Katy, whose name has been changed, works 9-5 in a communications role and struggles with the “exorbitant” price of groceries, electricity and petrol.

“It’s feeling like going out to dinner with your friends is a crazy thing to do — I’ve never felt like that before.”

Financially stressed, the 27-year-old recently went back to working weekends at the cafe that had employed her seven years ago.

“It’s a huge relief knowing that I’ll get paid on the weekend — it’s a cash-in-hand situation,” she said.

Tips for reducing your expenses

Inflation continues to rise and experts predict a further 10 per cent increase in average rental payments over the next 12 months, so it’s worth looking at ways to save money, if you haven’t done this already.

Most money experts recommend writing down your expenses, and then dividing these into items that you have to pay (like rent), those you can reduce (like groceries), and those you can potentially cut entirely (like buying takeaway or even streaming subscriptions).

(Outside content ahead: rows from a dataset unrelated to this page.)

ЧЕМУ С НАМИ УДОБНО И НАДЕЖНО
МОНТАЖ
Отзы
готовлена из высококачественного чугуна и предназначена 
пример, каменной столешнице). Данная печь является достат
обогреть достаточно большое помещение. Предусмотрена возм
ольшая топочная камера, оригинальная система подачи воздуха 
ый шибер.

Then go through each category, and look at ways to spend less.

“Talk to your landlord about a rent reduction,” said Angela Jackson from Impact Economics.

“It’s better for the landlord to have you in the house than to have the house vacant.”

In most parts of the country, you can shop around for the cheapest energy provider.

Check if you have gym memberships or streaming subscriptions you don’t use.

Finally, don’t be too hard on yourself.

You’ve probably already cut back on expenses and are trying your best to save, but rising prices are making this harder and harder.

“Even if you’re doing all those things that everyone advises you to do, it’s still going to be very difficult,” Ms Jackson said.

If you’re finding yourself in financial trouble, you can reach out to the National Debt Helpline on 1800 007 007 for free financial advice.

In each state and territory you can also access food assistance and rental and crisis accommodation.